What is expected: Update the source text of every record by replacing each "Internet website" with "public website". Leave everything else unchanged.

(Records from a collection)
-.-.-
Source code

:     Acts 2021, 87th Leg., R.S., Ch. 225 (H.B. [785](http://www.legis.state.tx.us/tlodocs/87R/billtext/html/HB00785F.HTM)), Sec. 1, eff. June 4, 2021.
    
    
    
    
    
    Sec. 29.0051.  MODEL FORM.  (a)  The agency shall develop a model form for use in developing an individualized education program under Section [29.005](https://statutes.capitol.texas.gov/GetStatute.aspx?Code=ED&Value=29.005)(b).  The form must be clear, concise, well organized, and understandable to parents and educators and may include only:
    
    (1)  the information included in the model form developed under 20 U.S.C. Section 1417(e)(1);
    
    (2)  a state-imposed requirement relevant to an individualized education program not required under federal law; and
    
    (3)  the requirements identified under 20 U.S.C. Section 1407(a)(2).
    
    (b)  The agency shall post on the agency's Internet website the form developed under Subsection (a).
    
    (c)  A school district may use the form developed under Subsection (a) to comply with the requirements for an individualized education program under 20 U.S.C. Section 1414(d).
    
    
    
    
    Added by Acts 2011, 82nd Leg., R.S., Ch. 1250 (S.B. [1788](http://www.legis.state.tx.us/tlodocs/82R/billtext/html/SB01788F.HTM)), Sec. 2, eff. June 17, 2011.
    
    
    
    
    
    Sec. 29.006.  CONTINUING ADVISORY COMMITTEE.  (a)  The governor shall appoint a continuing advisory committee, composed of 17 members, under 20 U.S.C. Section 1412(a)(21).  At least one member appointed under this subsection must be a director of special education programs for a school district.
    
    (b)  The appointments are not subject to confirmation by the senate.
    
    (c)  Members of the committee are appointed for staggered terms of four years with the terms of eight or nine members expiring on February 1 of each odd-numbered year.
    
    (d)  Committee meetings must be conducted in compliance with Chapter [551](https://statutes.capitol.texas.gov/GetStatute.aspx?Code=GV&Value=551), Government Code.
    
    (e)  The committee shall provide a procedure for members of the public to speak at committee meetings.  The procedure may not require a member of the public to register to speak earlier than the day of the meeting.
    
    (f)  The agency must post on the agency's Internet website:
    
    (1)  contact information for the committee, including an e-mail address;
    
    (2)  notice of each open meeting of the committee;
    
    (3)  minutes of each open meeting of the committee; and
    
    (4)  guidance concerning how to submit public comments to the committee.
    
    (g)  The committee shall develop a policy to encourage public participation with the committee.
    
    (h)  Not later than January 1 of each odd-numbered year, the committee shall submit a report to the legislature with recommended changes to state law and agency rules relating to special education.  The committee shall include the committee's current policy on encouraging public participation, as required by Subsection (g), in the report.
-.-.-
Result of the exercise:
Source code

:     Acts 2021, 87th Leg., R.S., Ch. 225 (H.B. [785](http://www.legis.state.tx.us/tlodocs/87R/billtext/html/HB00785F.HTM)), Sec. 1, eff. June 4, 2021.
    
    
    
    
    
    Sec. 29.0051.  MODEL FORM.  (a)  The agency shall develop a model form for use in developing an individualized education program under Section [29.005](https://statutes.capitol.texas.gov/GetStatute.aspx?Code=ED&Value=29.005)(b).  The form must be clear, concise, well organized, and understandable to parents and educators and may include only:
    
    (1)  the information included in the model form developed under 20 U.S.C. Section 1417(e)(1);
    
    (2)  a state-imposed requirement relevant to an individualized education program not required under federal law; and
    
    (3)  the requirements identified under 20 U.S.C. Section 1407(a)(2).
    
    (b)  The agency shall post on the agency's public website the form developed under Subsection (a).
    
    (c)  A school district may use the form developed under Subsection (a) to comply with the requirements for an individualized education program under 20 U.S.C. Section 1414(d).
    
    
    
    
    Added by Acts 2011, 82nd Leg., R.S., Ch. 1250 (S.B. [1788](http://www.legis.state.tx.us/tlodocs/82R/billtext/html/SB01788F.HTM)), Sec. 2, eff. June 17, 2011.
    
    
    
    
    
    Sec. 29.006.  CONTINUING ADVISORY COMMITTEE.  (a)  The governor shall appoint a continuing advisory committee, composed of 17 members, under 20 U.S.C. Section 1412(a)(21).  At least one member appointed under this subsection must be a director of special education programs for a school district.
    
    (b)  The appointments are not subject to confirmation by the senate.
    
    (c)  Members of the committee are appointed for staggered terms of four years with the terms of eight or nine members expiring on February 1 of each odd-numbered year.
    
    (d)  Committee meetings must be conducted in compliance with Chapter [551](https://statutes.capitol.texas.gov/GetStatute.aspx?Code=GV&Value=551), Government Code.
    
    (e)  The committee shall provide a procedure for members of the public to speak at committee meetings.  The procedure may not require a member of the public to register to speak earlier than the day of the meeting.
    
    (f)  The agency must post on the agency's public website:
    
    (1)  contact information for the committee, including an e-mail address;
    
    (2)  notice of each open meeting of the committee;
    
    (3)  minutes of each open meeting of the committee; and
    
    (4)  guidance concerning how to submit public comments to the committee.
    
    (g)  The committee shall develop a policy to encourage public participation with the committee.
    
    (h)  Not later than January 1 of each odd-numbered year, the committee shall submit a report to the legislature with recommended changes to state law and agency rules relating to special education.  The committee shall include the committee's current policy on encouraging public participation, as required by Subsection (g), in the report.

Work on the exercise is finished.